Inconscient urbain
Essai sur le métropolitain parisien de Luka Novak.
Dans ce tout petit livre de 75 pages, Luka Novak (auteur, éditeur, politicien et homme de médias slovène) décrit le métro, un moyen de transport sans lequel il n’y aurait selon lui pas d’urbanisme.
L’auteur tire en partie le propos de son livre de son expérience, ayant passé une partie de sa jeunesse dans les années 70 à Paris. Mais il est très loin de s’en contenter, avec quelques apports plus intellectuels que sensoriels à chercher parmi les penseurs du langage, par exemple.

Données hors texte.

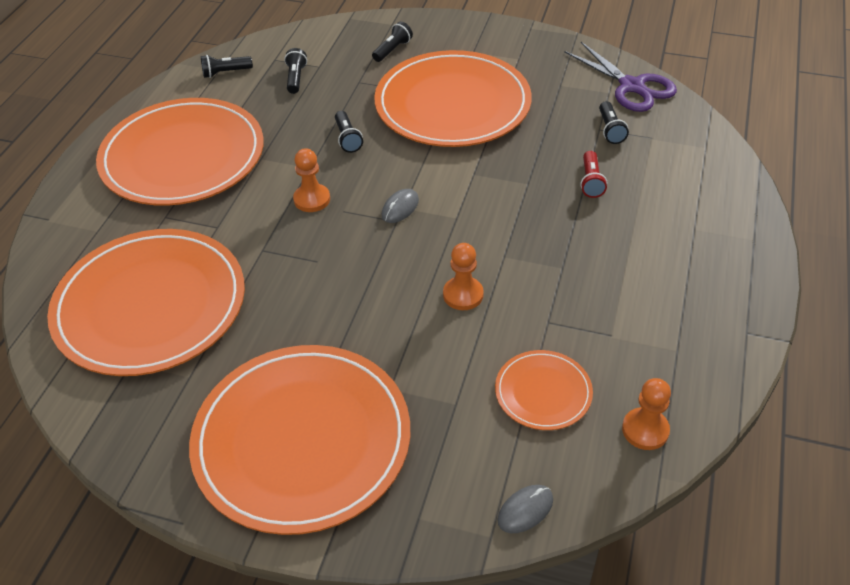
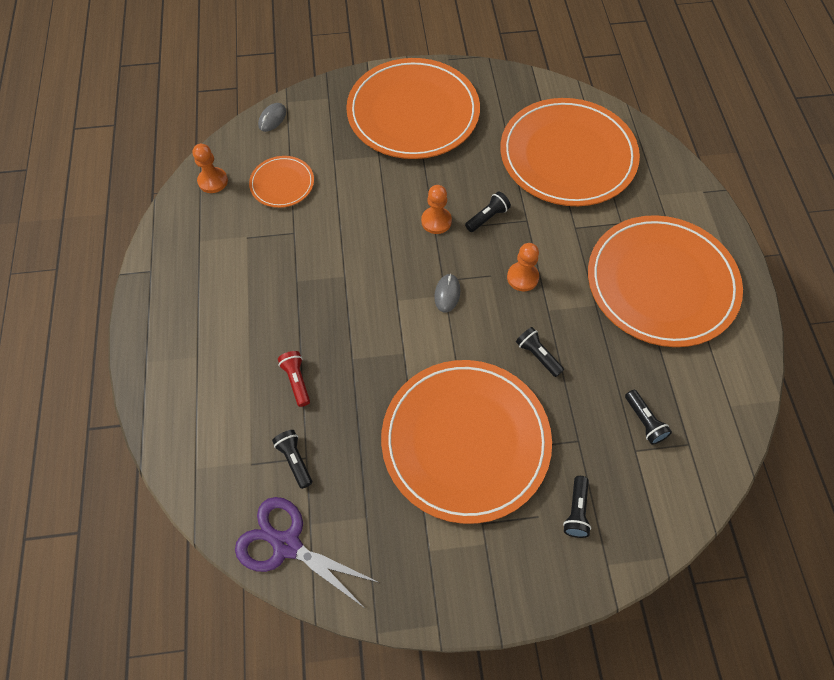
camera: 155 degrees right, 15 degrees up
(225, 73) = (719, 403): black flashlight -> black flashlight (487, 217)
(463, 295) = (361, 233): orange pawn -> orange pawn (436, 221)

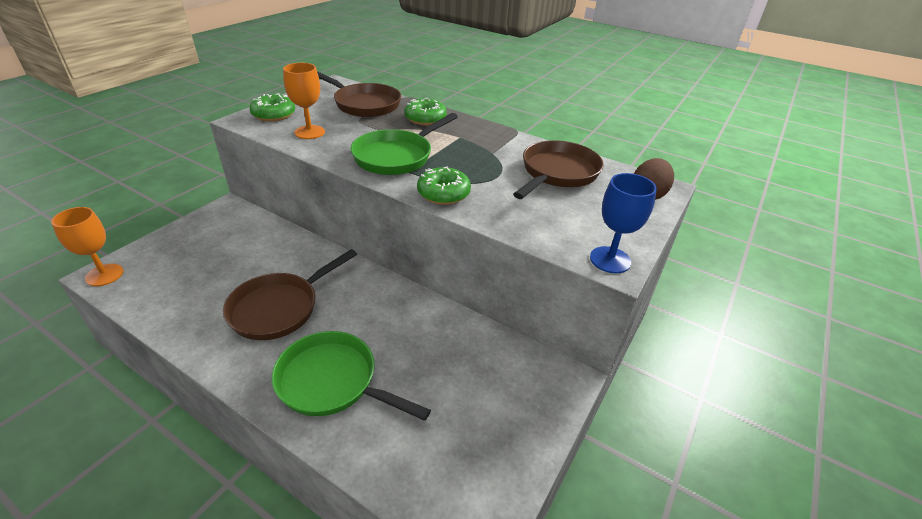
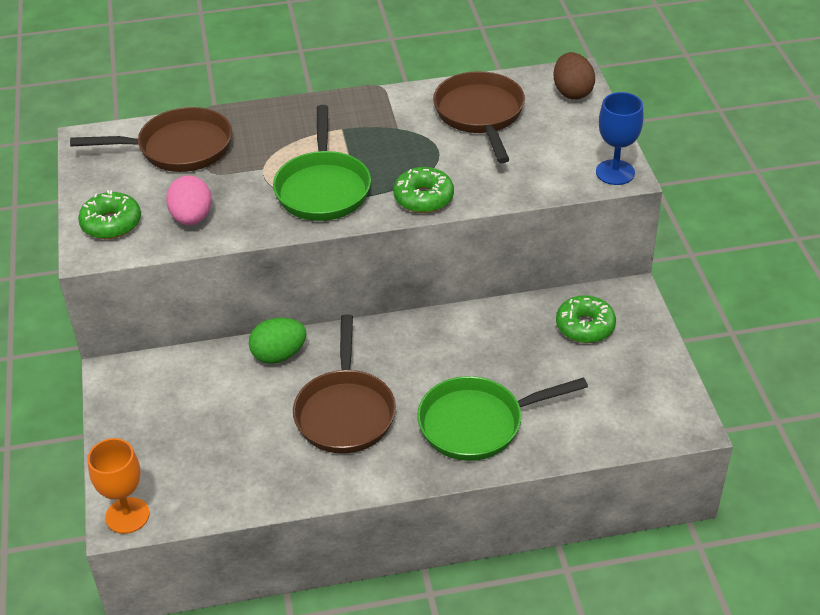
camera: 40 degrees left, 5 degrees up
(304, 251) = (279, 355): none -> green egg
(309, 132) = (192, 218): orange goblet -> pink egg
(425, 119) = (273, 126): green donut -> green donut (585, 326)

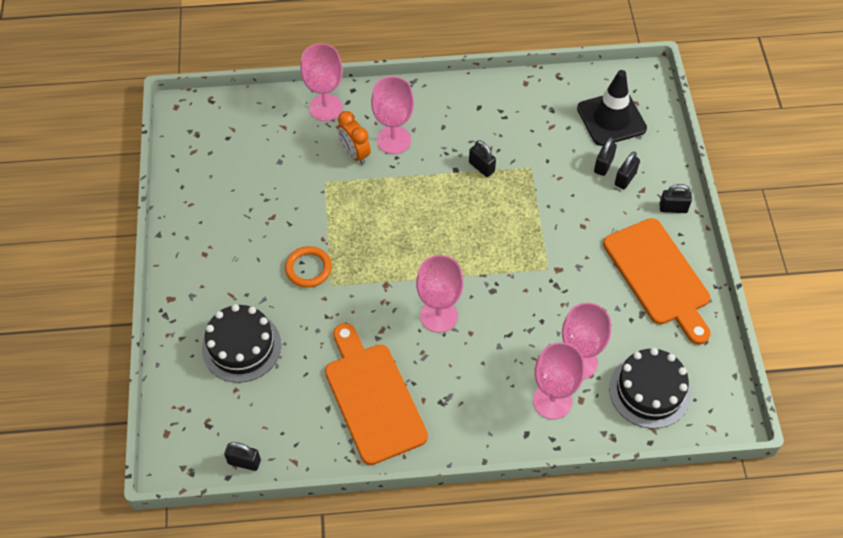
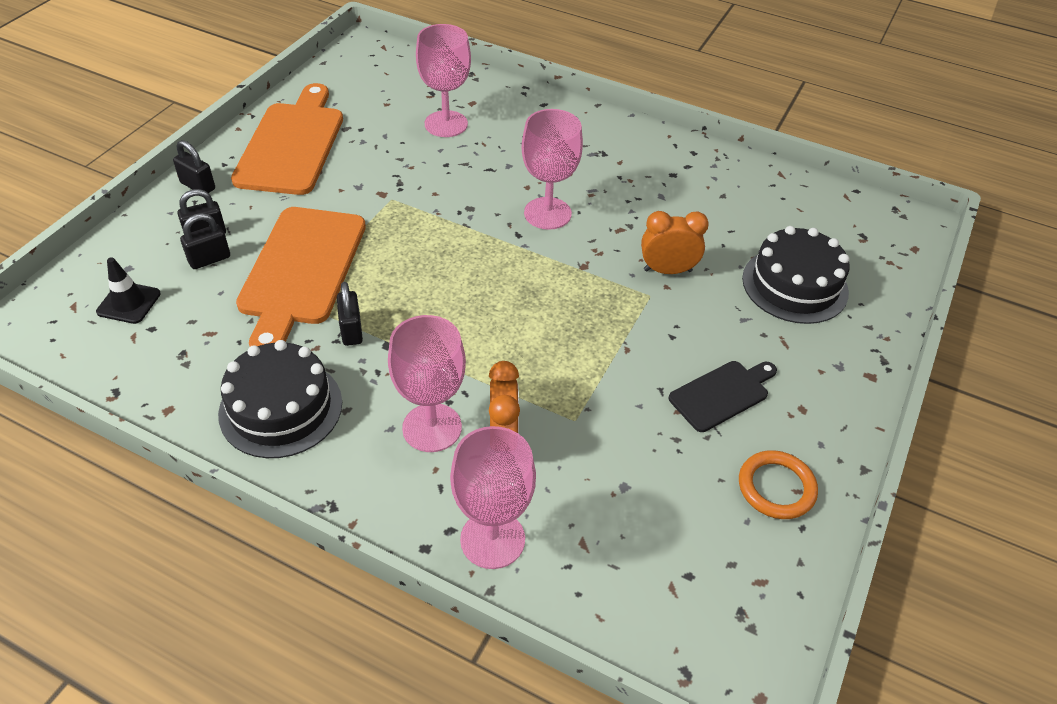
camera: 150 degrees left, 10 degrees down
(244, 462) = (834, 194): black padlock -> none
(254, 239) = (722, 394): none -> black cutting board
(308, 268) = (667, 325): orange ring -> orange ring (776, 487)
(330, 311) = (667, 270): none -> orange clock
(372, 398) = (670, 183): orange cutting board -> orange cutting board (301, 271)
(552, 401) = (498, 112): pink goblet -> none
(611, 119) = (129, 303): black traffic cone -> black traffic cone, size x0.54
(649, 391) = (406, 83): black cake -> black cake (281, 408)

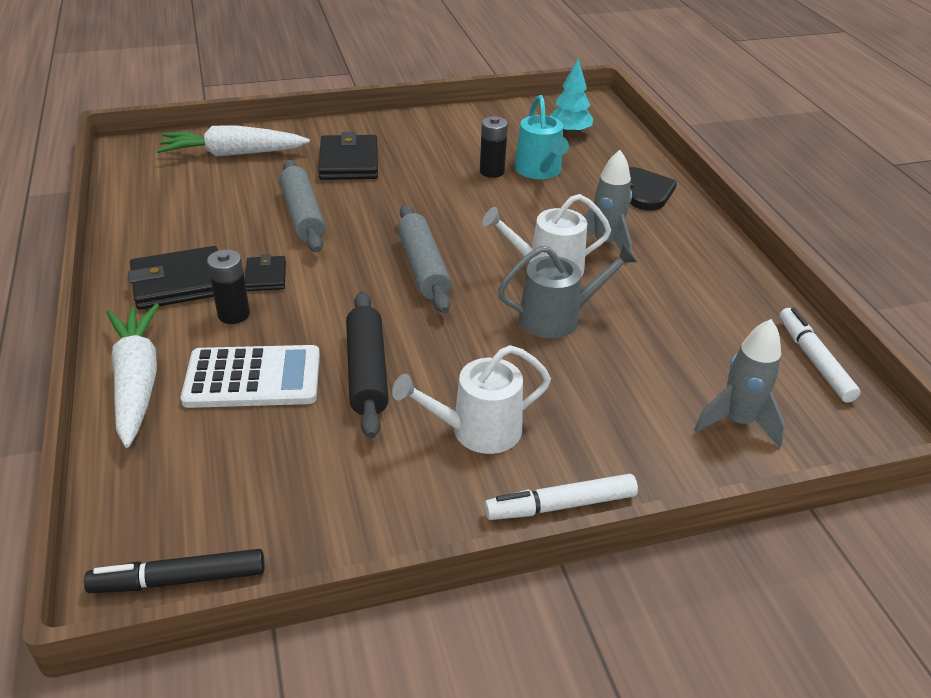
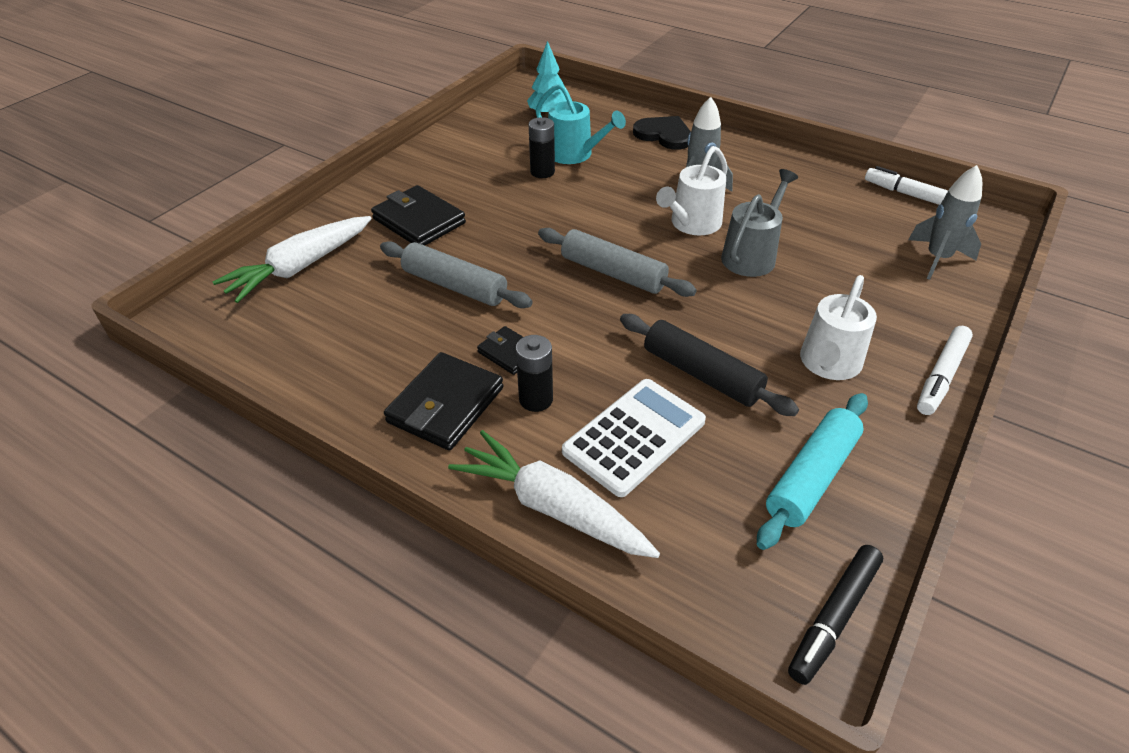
camera: 40 degrees left, 5 degrees up
(323, 490) = (812, 477): none -> turquoise rolling pin

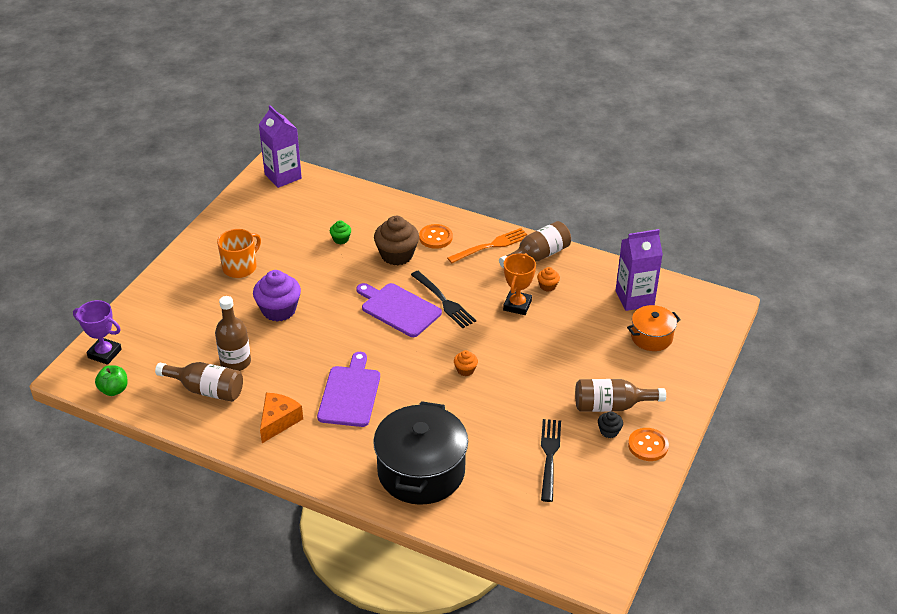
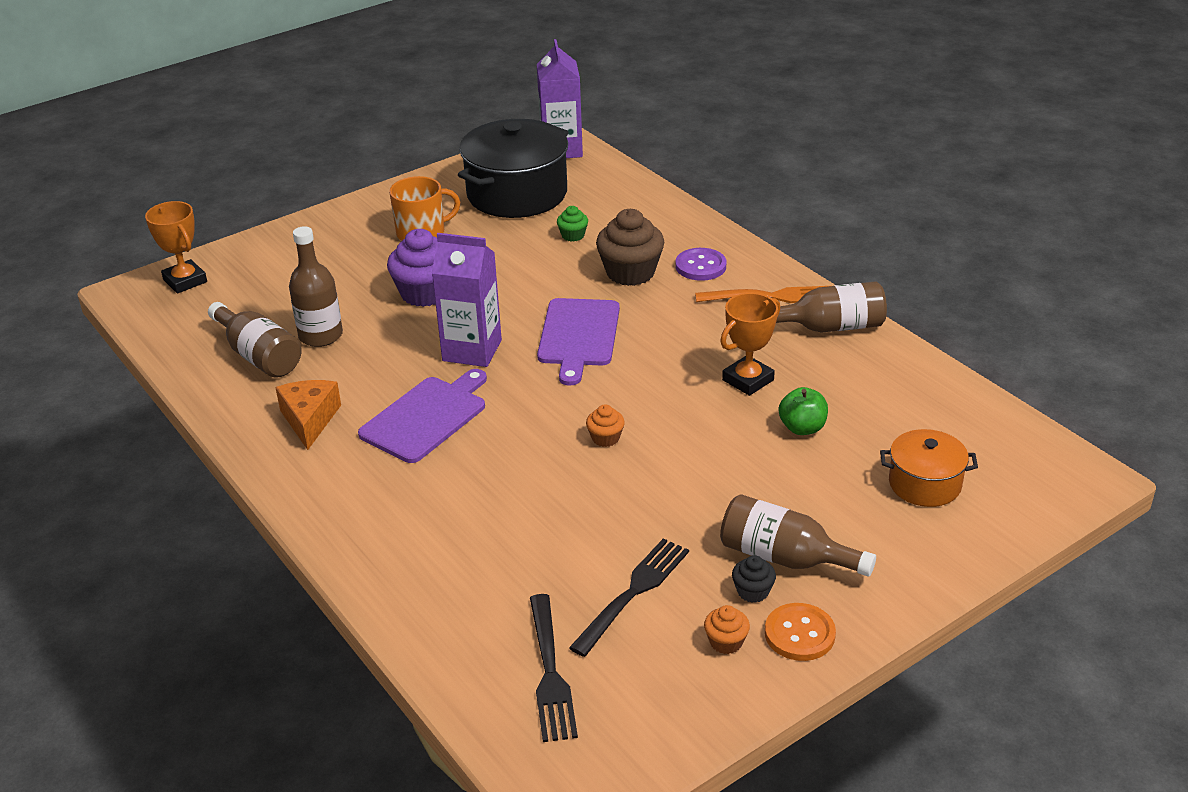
camera: 30 degrees right, 5 degrees down
(104, 353) = (185, 281): purple trophy -> orange trophy
(114, 390) = (158, 322): green apple -> green apple (802, 428)
(278, 421) = (309, 420): orange cheese -> orange cheese turned 60 degrees counterclockwise
(398, 309) = (578, 336): purple cutting board -> purple cutting board turned 150 degrees counterclockwise
(421, 471) = (434, 546): black pot -> black pot (517, 194)
(435, 237) = (700, 266): orange button -> purple button
(444, 301) = (647, 345): black fork -> black fork (550, 672)
(547, 286) = (813, 369): orange cupcake -> orange cupcake (726, 642)
(634, 298) = (937, 423): purple carton -> purple carton (472, 350)

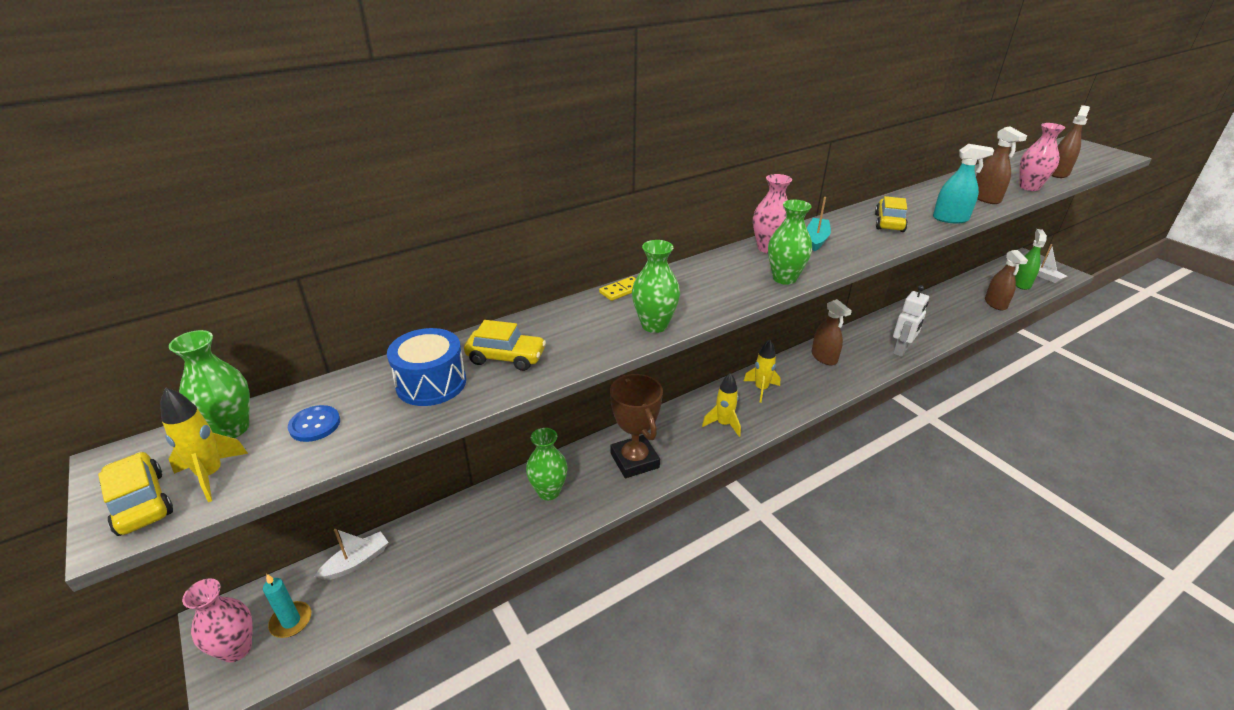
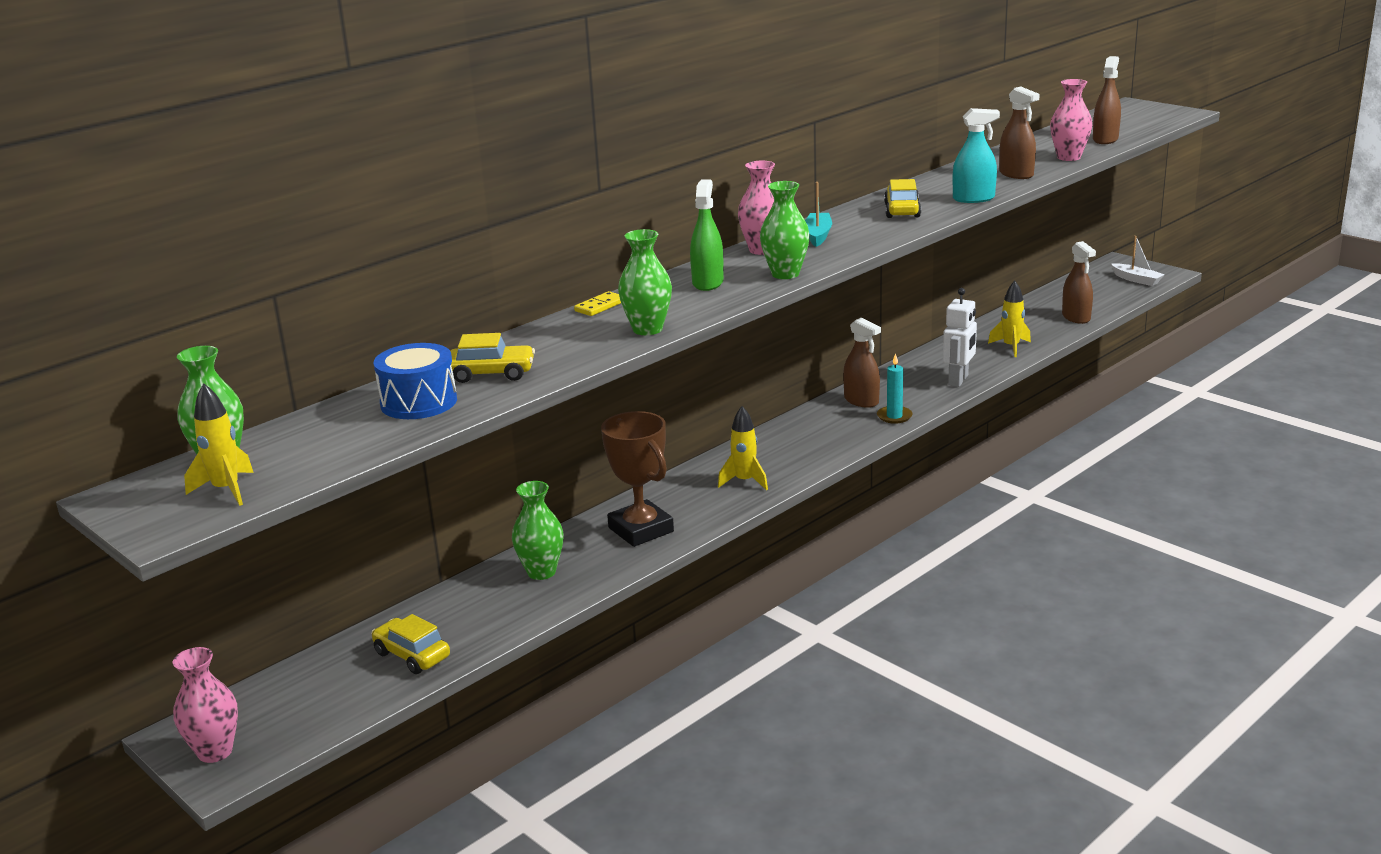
camera: 10 degrees left, 10 degrees down
(140, 503) = (168, 515): yellow car -> yellow car (412, 655)
(291, 621) = (269, 721): turquoise candle -> turquoise candle (894, 416)
(315, 425) = (310, 446): blue button -> none
(356, 562) = (325, 665): white boat -> none
(761, 389) = (785, 442): yellow rocket -> yellow rocket (1011, 347)
(1021, 284) = (1109, 292): green spray bottle -> green spray bottle (707, 283)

Passée l’introduction sur la place du métro dans le cinéma, l’auteur décrit son expérience au début des années 70 à Paris, à la découverte de nouvelles lignes, de nouveaux tunnels, de nouvelles rames, à l’affut de fentes dans les tunnels. Dans le second chapitre, l’auteur compare le métro parisien à l’édification d’une autoroute au-dessus du Bronx à New-York dont l’effet a été ségrégationniste, séparant la population enjambée du reste de la ville (qui ne possède pas de vrai réseau de métro selon l’auteur, car sans connexions entre les lignes). Au contraire (troisième chapitre), à Paris, le métro est un système de transport démocratique, desservant chaque quartier et structurant son inconscient en termes lacaniens (p.28).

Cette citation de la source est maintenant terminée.